When dose 1 was given at 6 weeks
of age, the seroconversion rate after the single dose was 13% (95% confidence interval [CI] = 6–25) in the group receiving concomitant OPV and 33% (95% CI = 21–46) in the IPV group. One month after the second dose of RIX4414, the seroconversion rates were 36% (95% CI = 23–50) in the OPV group compared to 43% (95% CI = 29–58) in the IPV group. When the vaccine doses were given later, at 10 and 14 weeks of age, IgA sero-conversion rates were 46% (95% CI = 31–63) (OPV group) and 62% (95% CI = 46–76) (IPV group) one month after the first dose; and 61% (95% CI = 39–70) (OPV group) and 55% (95% CI = 39–70) (IPV group) after the second dose. This difference was also reflected
in the geometric mean concentrations (GMC) of the antibody response. One month after the first dose of RIX4414 at 10 weeks of age, the OPV group FDA-approved Drug Library screening had lower antirotavirus IgA GMC (39 U/mL; 95% CI = 24–65) compared with the IPV group (65 U/mL; 95% CI = 37–114), for a difference of 40% (results for dose 1 at 6 weeks were not provided). After the second dose of RIX4414, this difference was smaller (49 U/mL and 57 U/mL respectively). In conclusion, while OPV affected the immune response to the first dose of rotavirus vaccination at both age regimens, after dose 2, immune responses to Rotarix™ among the OPV and IPV groups were similar for both age regimens. In the Selleck PI3K Inhibitor Library second study [31], the immune
response to Rotarix™, which has a higher vaccine titer (1 × 106.0 median cell culture infective dose) than the previously studied RIX4414 in South Africa [26], was evaluated in a 2-dose schedule (administered at 10 and 14 weeks of age) compared to a 3-dose schedule at 6, 10 and 14 weeks of age) [36]. OPV was administered concomitantly to all infants in this analysis. In the study, the seroconversion rate after the first dose of Rotarix™ given at tuclazepam 6 weeks of age, with OPV, was 19% (95% CI = 13–26).

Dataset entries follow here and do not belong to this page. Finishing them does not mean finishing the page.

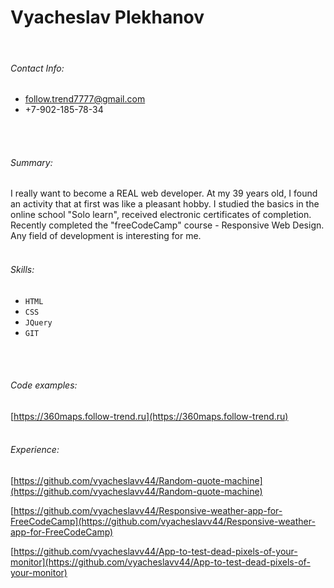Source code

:# Vyacheslav Plekhanov
<br>

###### Contact Info:
* follow.trend7777@gmail.com
* +7-902-185-78-34
<br>
<br>


###### Summary:
I really want to become a REAL web developer. At my 39 years old, I found an activity that at first was like a pleasant hobby.
I studied the basics in the online school "Solo learn", received electronic certificates of completion.
Recently completed the "freeCodeCamp" course - Responsive Web Design.
Any field of development is interesting for me.
<br>
<br>

###### Skills:
  - `HTML`
  - `CSS`
  - `JQuery`
  - `GIT`

<br>
<br>

###### Code examples:
[https://360maps.follow-trend.ru](https://360maps.follow-trend.ru)
<br>
<br>

###### Experience:
[https://github.com/vyacheslavv44/Random-quote-machine](https://github.com/vyacheslavv44/Random-quote-machine)<br>

[https://github.com/vyacheslavv44/Responsive-weather-app-for-FreeCodeCamp](https://github.com/vyacheslavv44/Responsive-weather-app-for-FreeCodeCamp)<br>

[https://github.com/vyacheslavv44/App-to-test-dead-pixels-of-your-monitor](https://github.com/vyacheslavv44/App-to-test-dead-pixels-of-your-monitor)
<br>
<br>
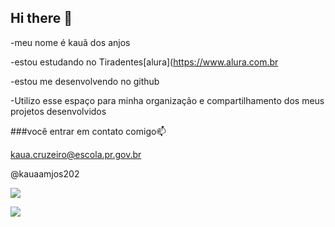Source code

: ## Hi there 👋

-meu nome é kauã dos anjos

-estou estudando no Tiradentes[alura](https://www.alura.com.br

-estou me desenvolvendo no github 

-Utilizo esse espaço para minha organização e compartilhamento dos meus projetos desenvolvidos 

###você entrar em contato comigo📫

kaua.cruzeiro@escola.pr.gov.br

@kauaamjos202

![](https://media1.tenor.com/m/7zfrNPCb96IAAAAd/unimpressed-mui-muichiro.gif)

![](https://media1.tenor.com/m/7zfrNPCb96IAAAAd/unimpressed-mui-muichiro.gif)
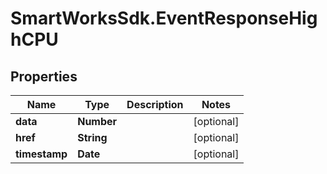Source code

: # SmartWorksSdk.EventResponseHighCPU

## Properties

Name | Type | Description | Notes
------------ | ------------- | ------------- | -------------
**data** | **Number** |  | [optional] 
**href** | **String** |  | [optional] 
**timestamp** | **Date** |  | [optional] 


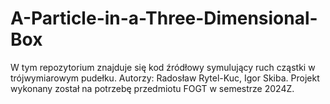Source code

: # A-Particle-in-a-Three-Dimensional-Box

W tym repozytorium znajduje się kod źródłowy symulujący ruch cząstki w trójwymiarowym pudełku. Autorzy: Radosław Rytel-Kuc, Igor Skiba. Projekt wykonany został na potrzebę przedmiotu FOGT w semestrze 2024Z.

However, seroconversion after the first Rotarix™ dose at 10 weeks of age was not evaluated. At 2 months after the last dose of Rotarix™, seroconversion rates were identical in the 2-dose (44%; 95% CI = 36–53) and 3-dose (44%; 95% CI = 36–53) vaccine recipients. Although Rotarix™ titres were higher in this latter study [31] compared to the previously described RIX4144 study from the same site [26], the immune responses after the dose 1 at 6 weeks of age and the last dose at 14 weeks of age were quite similar among the respective age groups in both studies. In particular, the immune response among subjects receiving rotavirus vaccine with OPV was substantially lower after dose 1 (13–19%) in both studies compared to the immune response after the last dose at 14 weeks of age (44–46%).